Le lièvre ! Voilà bien un gibier de discernement, de prudence, de coup d’œil et d’énergie. Et si sa chasse – notamment au chien courant – est science et subtilité, sa cuisine ne l’est pas moins, ou plutôt sa gastronomie tant l’affaire est sérieuse quand elle ne « tutoie pas le sublime », aurait dit Audiard. Nous voulons parler ici du fameux lièvre à la royale, testé, amélioré par les passionnés de la « science de la gueule », et toujours empreint de mystères car bien des secrets subsistent encore sur ses origines.

Personne n’ignore que notre capucin est depuis fort longtemps un mets de choix, à telle enseigne qu’il est souvent sur la table des patriciens romains ; mais la préparation ‘‘à la royale’’ remonterait à l’Ancien Régime ou, plus précisément, à la fin du règne de Louis XIV. Le vieux roi, moins passionné de chasse – en tout cas pas de la même manière – que son père Louis XIII, aimait la bonne chère. Hélas, avec l’avancée inexorable du temps, il désespérait de ses mauvaises dents qui l’empêchaient de manger comme il l’aurait voulu de la viande, du gibier en particulier. Un cuisinier aurait eu alors cette idée de génie : concocter pour le roi un plat cuit et recuit jusqu’à ce qu’il devienne si fondant qu’on le puisse déguster à la cuillère… Qui était-il ? Nul ne le sait ; l’histoire n’a livré aucun nom. On n’en trouve aucune trace dans la Physiologie du goût écrite au début du XIXe siècle. Curieusement, ce n’est qu’à la fin de ce même siècle que le lièvre à la royale fait recette, tant il est vrai qu’il ‘‘explose’’ en de multiples versions.

Retravaillée et médiatisée, pourrait-on dire, par Antonin Carême (ce nom ne s’invente pas, pour un cuisinier du XIXe !) et, surtout, en 1898, par le sénateur Aristide Couteaux, qui en donne sa version dans le journal Le Temps (en y ajoutant plus de piquant avec ail et échalote), la recette est reprise, quelques générations plus tard, par Paul Bocuse, qui en fait détoner les saveurs.

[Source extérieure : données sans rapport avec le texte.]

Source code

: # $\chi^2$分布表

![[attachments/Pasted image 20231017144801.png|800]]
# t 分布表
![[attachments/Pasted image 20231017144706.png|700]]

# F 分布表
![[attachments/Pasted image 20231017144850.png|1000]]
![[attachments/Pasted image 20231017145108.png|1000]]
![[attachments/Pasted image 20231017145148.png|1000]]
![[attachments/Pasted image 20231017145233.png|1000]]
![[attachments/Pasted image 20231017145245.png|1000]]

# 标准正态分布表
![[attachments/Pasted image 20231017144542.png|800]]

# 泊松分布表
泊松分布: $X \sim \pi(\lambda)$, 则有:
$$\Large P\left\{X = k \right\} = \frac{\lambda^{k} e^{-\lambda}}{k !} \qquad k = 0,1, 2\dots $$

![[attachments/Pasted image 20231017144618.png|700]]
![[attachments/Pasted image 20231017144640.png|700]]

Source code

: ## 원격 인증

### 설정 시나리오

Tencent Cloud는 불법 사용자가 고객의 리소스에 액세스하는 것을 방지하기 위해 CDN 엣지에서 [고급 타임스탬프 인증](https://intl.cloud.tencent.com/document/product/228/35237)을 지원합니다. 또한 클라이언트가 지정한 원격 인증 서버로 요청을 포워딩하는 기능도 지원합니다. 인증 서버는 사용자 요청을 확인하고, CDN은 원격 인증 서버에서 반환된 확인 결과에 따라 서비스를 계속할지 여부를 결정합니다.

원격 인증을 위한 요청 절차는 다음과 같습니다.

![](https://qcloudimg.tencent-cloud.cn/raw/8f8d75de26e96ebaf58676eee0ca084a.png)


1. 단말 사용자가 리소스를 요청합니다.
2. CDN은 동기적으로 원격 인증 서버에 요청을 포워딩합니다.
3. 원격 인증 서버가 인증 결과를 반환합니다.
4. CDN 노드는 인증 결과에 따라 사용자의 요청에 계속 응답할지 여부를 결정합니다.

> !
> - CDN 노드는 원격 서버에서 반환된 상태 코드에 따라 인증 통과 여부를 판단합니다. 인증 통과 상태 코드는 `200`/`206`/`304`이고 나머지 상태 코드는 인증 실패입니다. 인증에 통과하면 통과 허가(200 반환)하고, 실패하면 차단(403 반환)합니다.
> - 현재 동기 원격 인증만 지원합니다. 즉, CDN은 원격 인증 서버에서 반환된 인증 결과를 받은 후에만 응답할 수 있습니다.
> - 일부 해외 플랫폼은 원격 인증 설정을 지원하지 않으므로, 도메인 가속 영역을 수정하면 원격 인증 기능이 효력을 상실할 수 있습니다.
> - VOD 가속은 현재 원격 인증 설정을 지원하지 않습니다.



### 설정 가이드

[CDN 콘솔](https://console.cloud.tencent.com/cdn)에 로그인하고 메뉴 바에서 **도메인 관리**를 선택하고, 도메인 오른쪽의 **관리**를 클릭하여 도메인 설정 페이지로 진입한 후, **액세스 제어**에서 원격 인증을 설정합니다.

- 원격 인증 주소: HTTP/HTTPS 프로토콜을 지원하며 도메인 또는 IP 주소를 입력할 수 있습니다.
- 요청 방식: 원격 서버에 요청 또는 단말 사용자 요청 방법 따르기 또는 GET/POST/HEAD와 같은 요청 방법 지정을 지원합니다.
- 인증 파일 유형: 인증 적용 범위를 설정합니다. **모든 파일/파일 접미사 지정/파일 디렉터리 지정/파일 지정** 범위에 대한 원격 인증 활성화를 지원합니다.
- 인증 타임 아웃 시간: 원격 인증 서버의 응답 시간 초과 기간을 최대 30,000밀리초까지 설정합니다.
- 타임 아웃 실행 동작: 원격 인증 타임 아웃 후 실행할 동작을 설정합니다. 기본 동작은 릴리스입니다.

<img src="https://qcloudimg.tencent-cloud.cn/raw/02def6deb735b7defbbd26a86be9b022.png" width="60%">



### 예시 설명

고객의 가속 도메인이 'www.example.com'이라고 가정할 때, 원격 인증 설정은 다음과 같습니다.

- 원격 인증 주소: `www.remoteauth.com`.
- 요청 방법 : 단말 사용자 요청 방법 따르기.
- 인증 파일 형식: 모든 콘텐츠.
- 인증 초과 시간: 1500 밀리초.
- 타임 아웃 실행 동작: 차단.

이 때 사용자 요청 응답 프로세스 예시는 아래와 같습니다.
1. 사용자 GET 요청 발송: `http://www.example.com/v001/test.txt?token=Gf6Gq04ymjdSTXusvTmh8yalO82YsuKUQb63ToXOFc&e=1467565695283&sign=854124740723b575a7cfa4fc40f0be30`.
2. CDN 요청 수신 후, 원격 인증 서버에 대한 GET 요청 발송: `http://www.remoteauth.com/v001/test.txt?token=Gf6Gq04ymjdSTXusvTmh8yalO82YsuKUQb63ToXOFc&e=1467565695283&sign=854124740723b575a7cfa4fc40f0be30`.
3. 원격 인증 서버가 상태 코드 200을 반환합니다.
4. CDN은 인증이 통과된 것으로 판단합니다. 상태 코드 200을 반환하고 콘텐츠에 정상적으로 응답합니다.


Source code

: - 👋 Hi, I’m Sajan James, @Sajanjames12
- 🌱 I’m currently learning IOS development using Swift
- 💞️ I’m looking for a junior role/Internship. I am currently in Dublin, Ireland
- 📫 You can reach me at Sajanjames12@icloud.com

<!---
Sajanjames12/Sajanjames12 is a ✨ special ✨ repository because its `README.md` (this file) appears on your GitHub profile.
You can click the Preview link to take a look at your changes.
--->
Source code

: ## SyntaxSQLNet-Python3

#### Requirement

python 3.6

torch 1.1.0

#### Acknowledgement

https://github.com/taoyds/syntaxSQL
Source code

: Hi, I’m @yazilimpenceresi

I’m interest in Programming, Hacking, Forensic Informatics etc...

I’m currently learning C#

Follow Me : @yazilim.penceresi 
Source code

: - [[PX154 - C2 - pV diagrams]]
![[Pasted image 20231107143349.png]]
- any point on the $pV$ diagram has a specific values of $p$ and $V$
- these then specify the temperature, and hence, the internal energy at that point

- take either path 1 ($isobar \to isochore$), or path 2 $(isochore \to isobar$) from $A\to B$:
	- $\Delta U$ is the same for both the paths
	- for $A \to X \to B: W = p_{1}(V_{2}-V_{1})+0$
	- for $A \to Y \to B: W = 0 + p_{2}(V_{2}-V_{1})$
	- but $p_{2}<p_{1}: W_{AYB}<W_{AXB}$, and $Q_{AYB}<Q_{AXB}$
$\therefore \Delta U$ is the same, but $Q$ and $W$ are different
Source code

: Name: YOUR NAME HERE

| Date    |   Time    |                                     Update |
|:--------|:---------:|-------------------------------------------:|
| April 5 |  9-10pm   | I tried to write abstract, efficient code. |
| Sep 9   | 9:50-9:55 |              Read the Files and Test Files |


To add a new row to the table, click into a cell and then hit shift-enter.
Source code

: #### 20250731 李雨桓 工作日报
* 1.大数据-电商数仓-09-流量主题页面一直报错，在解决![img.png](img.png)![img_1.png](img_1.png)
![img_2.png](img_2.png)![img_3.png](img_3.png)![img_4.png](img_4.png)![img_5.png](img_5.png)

Les recettes fleurissent, s’enrichissent mais avec une constante : le lièvre est toujours désossé, accompagné d’une farce avec souvent du foie gras et des truffes, et, chose incontournable, la cuisson est toujours lente, longue, à feu doux, dans un fumet travaillé pour exalter les arômes. Bref, celui qui s’essaye à ce monument est plus qu’un cuisinier, c’est un artiste. Ne fait-il pas ‘‘œuvre d’art’’ ?

Recette : Le lièvre à la royale, à la truffe et au foie gras

Prenez un lièvre d’environ 3 kg, coupez-lui la tête, les épaules et récupérez la chair, conservez les os et mettez de côté le cœur, le foie, les poumons, ainsi que le sang. Désossez délicatement le reste tout en gardant la chair du lièvre entière, et mettez de côté les morceaux détachés.

Prenez les os et la tête, faites-les revenir rapidement à l’huile d’olive dans une cocotte en fonte, puis noyez-les dans un bouillon salé et poivré, avec de l’échalote, du laurier, du thym, et une carotte accompagnée de clous de girofle. Faites cuire à feu doux pendant 1 h 30. Durant ce temps, préparez une farce avec de la ventrèche et/ou du collier de porc, les abats et la chair des pattes avant ; salez et poivrez.

Étalez bien à plat le lièvre désossé sur une large bande de crépine, et remplissez alternativement de farce, de chair du lièvre, de foie gras frais et de tranches de truffe. Refermez le lièvre puis entourez-le de crépine. Ficelez comme un rôti. Vous pouvez remplacer les truffes par de la pâte de truffe, ou truffonade, si vous en trouvez. Reprenez la cocotte, écrasez et filtrez le contenu pour ne conserver qu’un bouillon qui servira de fumet pour la cuisson du lièvre, vous en réserverez une partie pour la sauce à venir. Puis, dans la cocotte, posez votre lièvre reconstitué en rôti, couvrez-le du fumet que vous avez obtenu et laissez cuire pendant 4 heures à feu doux en veillant à toujours l’arroser.

Au moment de servir, tranchez bien délicatement le lièvre. Vous pouvez y ajouter une sauce faite à partir du fumet, agrémentée du sang conservé et, selon les goûts, d’un marc de Bourgogne ou autre eau de vie. Vous pouvez le servir avec des pâtes fraîches, et un soupçon d’huile d’olive à la truffe.